Like this?
library(raster)
states <- c('California', 'Nevada', 'Utah', 'Colorado', 'Wyoming', 'Montana', 'Idaho', 'Oregon', 'Washington')
provinces <- c("British Columbia", "Alberta")
us <- getData("GADM",country="USA",level=1)
canada <- getData("GADM",country="CAN",level=1)
us.states <- us[us$NAME_1 %in% states,]
ca.provinces <- canada[canada$NAME_1 %in% provinces,]
us.bbox <- bbox(us.states)
ca.bbox <- bbox(ca.provinces)
xlim <- c(min(us.bbox[1,1],ca.bbox[1,1]),max(us.bbox[1,2],ca.bbox[1,2]))
ylim <- c(min(us.bbox[2,1],ca.bbox[2,1]),max(us.bbox[2,2],ca.bbox[2,2]))
plot(us.states, xlim=xlim, ylim=ylim)
plot(ca.provinces, xlim=xlim, ylim=ylim, add=T)

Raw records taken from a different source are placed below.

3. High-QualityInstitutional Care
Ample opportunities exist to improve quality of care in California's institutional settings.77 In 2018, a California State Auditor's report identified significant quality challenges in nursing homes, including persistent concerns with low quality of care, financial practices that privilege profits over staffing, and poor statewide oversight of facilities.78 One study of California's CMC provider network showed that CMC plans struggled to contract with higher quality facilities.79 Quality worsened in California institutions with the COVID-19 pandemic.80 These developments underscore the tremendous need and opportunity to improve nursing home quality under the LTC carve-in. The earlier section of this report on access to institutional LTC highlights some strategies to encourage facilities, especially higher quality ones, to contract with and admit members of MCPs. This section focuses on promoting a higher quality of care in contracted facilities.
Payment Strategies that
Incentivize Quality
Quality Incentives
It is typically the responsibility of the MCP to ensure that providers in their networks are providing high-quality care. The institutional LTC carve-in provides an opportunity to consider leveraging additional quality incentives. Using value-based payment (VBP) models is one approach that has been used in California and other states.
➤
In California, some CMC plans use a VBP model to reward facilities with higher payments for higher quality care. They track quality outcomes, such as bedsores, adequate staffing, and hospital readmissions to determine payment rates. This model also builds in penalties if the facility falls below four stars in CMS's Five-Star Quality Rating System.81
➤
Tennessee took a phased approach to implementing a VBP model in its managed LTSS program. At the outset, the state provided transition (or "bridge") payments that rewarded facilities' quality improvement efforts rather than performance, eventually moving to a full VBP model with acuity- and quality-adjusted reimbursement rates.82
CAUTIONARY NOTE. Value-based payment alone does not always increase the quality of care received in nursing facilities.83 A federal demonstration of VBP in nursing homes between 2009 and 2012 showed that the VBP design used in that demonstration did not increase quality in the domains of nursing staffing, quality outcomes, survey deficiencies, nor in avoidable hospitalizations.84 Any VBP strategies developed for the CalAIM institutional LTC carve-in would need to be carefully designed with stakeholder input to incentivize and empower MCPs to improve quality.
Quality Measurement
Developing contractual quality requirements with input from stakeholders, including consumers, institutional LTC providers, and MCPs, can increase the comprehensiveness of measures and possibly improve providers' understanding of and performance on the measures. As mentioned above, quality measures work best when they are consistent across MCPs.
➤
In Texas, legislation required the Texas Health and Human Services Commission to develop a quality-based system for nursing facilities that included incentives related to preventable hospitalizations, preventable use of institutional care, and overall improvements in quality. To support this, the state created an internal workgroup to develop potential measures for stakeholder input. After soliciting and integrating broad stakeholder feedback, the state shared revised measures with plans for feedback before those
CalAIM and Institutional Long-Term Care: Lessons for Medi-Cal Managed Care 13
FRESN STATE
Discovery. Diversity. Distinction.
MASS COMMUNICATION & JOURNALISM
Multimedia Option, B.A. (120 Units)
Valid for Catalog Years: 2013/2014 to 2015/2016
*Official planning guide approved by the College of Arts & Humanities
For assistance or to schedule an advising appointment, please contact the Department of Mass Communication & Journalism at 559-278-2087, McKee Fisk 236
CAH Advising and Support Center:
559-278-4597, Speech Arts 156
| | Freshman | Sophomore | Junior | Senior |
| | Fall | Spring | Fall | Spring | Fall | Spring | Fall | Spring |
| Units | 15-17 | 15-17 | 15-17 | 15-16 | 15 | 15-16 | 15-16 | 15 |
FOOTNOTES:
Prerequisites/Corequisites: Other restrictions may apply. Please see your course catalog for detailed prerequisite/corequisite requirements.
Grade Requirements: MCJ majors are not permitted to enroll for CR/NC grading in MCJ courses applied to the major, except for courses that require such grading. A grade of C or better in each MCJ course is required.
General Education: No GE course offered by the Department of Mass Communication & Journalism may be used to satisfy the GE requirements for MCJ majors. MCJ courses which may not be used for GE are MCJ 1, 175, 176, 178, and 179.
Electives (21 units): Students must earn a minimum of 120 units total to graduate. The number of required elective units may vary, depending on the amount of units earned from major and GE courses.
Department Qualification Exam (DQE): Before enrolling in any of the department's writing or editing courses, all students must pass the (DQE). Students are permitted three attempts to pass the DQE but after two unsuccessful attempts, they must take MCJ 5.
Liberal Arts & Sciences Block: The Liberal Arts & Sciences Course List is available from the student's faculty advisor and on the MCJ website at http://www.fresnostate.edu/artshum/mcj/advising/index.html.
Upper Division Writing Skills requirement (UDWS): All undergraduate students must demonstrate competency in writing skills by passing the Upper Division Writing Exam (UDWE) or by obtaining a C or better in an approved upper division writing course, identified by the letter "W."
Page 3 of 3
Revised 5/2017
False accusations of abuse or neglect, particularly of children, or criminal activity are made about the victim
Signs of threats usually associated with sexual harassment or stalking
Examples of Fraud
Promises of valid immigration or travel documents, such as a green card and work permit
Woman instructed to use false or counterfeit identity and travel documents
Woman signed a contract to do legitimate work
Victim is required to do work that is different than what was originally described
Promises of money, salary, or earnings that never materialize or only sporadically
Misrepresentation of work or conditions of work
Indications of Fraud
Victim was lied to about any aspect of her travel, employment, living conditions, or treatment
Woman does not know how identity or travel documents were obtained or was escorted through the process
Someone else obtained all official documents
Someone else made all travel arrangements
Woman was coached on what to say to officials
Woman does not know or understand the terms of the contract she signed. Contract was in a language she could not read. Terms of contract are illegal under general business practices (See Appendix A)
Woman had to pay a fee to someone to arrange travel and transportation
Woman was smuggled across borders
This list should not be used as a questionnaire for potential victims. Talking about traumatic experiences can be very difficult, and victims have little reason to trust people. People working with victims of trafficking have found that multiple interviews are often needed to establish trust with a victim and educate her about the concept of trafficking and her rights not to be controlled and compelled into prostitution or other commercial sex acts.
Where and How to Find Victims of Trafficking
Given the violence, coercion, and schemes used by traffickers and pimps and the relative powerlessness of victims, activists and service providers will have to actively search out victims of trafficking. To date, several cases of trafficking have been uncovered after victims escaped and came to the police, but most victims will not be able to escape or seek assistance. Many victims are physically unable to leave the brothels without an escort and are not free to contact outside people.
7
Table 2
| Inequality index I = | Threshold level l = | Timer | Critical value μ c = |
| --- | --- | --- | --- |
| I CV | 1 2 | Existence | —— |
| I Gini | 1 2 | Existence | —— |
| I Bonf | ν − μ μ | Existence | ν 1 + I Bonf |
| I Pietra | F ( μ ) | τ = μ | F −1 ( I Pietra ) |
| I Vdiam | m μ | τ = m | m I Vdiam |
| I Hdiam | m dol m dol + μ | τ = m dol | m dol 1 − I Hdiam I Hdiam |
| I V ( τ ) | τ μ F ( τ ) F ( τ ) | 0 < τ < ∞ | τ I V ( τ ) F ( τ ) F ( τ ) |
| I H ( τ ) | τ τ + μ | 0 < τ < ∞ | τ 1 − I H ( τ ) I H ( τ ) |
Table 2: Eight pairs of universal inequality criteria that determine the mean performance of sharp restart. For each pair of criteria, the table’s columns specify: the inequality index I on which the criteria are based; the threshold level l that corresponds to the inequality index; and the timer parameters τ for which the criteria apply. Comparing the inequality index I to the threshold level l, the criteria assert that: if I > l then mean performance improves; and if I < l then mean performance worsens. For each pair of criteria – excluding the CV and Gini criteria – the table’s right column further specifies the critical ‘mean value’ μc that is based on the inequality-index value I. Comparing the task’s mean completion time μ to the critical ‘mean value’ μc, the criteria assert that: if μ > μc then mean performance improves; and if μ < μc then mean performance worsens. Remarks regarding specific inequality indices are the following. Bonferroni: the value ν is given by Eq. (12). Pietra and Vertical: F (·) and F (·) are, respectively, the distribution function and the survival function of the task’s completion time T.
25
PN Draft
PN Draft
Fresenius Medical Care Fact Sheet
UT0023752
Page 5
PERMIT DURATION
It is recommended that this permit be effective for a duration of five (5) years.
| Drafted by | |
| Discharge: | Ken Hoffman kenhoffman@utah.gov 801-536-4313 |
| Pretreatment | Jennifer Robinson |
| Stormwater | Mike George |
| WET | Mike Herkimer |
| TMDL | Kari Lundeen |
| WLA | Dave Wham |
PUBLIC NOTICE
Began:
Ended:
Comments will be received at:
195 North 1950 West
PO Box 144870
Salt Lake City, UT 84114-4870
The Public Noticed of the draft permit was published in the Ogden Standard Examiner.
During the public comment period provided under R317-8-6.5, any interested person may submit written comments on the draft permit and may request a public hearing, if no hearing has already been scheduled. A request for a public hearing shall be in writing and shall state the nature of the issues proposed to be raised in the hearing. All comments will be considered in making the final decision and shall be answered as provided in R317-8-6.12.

So this uses the getData(...)
function in package raster
to grab the SpatialPolygonDataFrames for US states and Canadian provinces from the GADM site. Then it extracts only the states you want (notice that the relevant attribute table field is NAME_1
and the the states/provinces need to be capitalized properly). Then we calculate the x and y-limits from the bounding boxes of the two (subsetted) maps. Finally we render the maps. Note the use of add=T
in the second call to plot(...)
.
And here's a ggplot
solution.
library(ggplot2)
ggplot(us.states,aes(x=long,y=lat,group=group))+
geom_path()+
geom_path(data=ca.provinces)+
coord_map()
The advantage here is that ggplot
manages the layers for you, so you don't have to explicitly calculate xlim
and ylim
. Also, IMO there is much more flexibility in adding additional layers. The disadvantage is that, with high resolution maps such as these (esp the west coast of Canada), it is much slower.